Sunday, August 4, 2013

Daisy, Daisy...

Okay, so it isn't built for two and I am not calling it "Daisy", but it IS a bicycle.

On Saturday, Someone and I went on a...gasp...date!  Our second, I think, or maybe third.  A friend came and watched Sprout and the Evil Genius was at his father's, and we were two adults at large in the world with nothing more than thoughts of sushi forming our prospective activities.

We ran a few errands first, then went for sushi at my favorite place - until Saturday, poor Someone has never been there, only feasted on whatever leftovers I brought him.  While even their leftovers are excellent, nothing beats fresh.

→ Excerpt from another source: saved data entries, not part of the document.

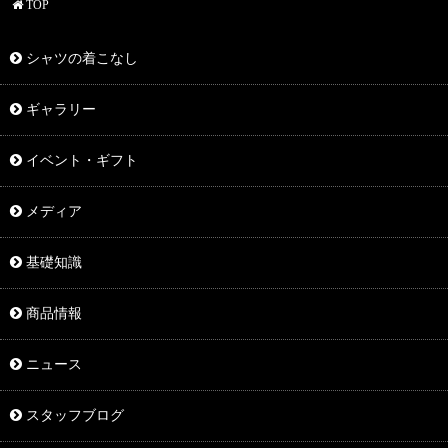
TOP
シャツの着こなし
ギャラリー
イベント・ギフト
メディア
基礎知識
商品情報
ニュース
スタッフブログ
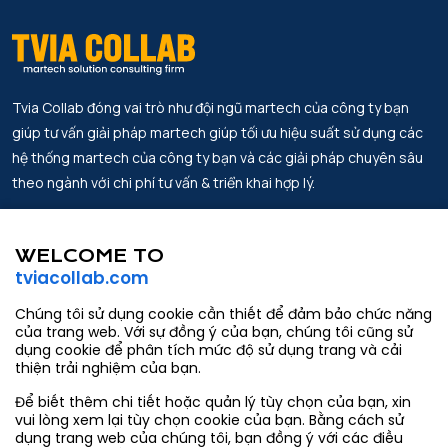
Tvia Collab đóng vai trò như đội ngũ martech của công ty bạn
giúp tư vấn giải pháp martech giúp tối ưu hiệu suất sử dụng các
hệ thống martech của công ty bạn và các giải pháp chuyên sâu
theo ngành với chi phí tư vấn & triển khai hợp lý.
Địa chỉ.
Tin Tức
Lầu 2, Work Labs Co-Working Space,
WELCOME TO
Đối tác
Số 6 Võ Văn Kiệt, Phường Sài Gòn,
tviacollab.com
thành phố Hồ Chí Minh
Về chúng tôi
Chúng tôi sử dụng cookie cần thiết để đảm bảo chức năng
Email.
Liên hệ
của trang web. Với sự đồng ý của bạn, chúng tôi cũng sử
contact@tviacollab.com
dụng cookie để phân tích mức độ sử dụng trang và cải
thiện trải nghiệm của bạn.
hang.tran@tviacollab.com
Để biết thêm chi tiết hoặc quản lý tùy chọn của bạn, xin
Số điện thoại.
vui lòng xem lại tùy chọn cookie của bạn. Bằng cách sử
933403565
dụng trang web của chúng tôi, bạn đồng ý với các điều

Afterwards we headed homeward, but decided on the spur of the moment to stop at our local Evil Empire to see if they had any shorts or shirts Someone could buy for working outdoors in.  He  has a job now, and it is a lot of outdoor work, and jeans and t-shirts are just too hot.

As we were heading over towards the hardware department to investigate oscillating fans, we passed the bicycle display.  The price on the sign gave us pause, caused us to stop and back up.  The bikes on the front rack were all touring bikes, the kind I have longed for for some time.  There, in the middle, as if waiting just for me, was the blue beauty shown above.  Half price.

No kidding.

Half price.

Someone had been paid Friday.  He told me "Grab the bike, you're getting it."

He bought me a blue bike.  The exact bike I have wanted for several years, now.  Sniff.

I rode her today.  Let me just say that when one has not ridden a bicycle for 25 years or so, one may be excused if one...wobbles...a little.  I did not fall off, anyway, and I imagine I will improve with more practice.

I am as excited as a ten-year-old at Christmas!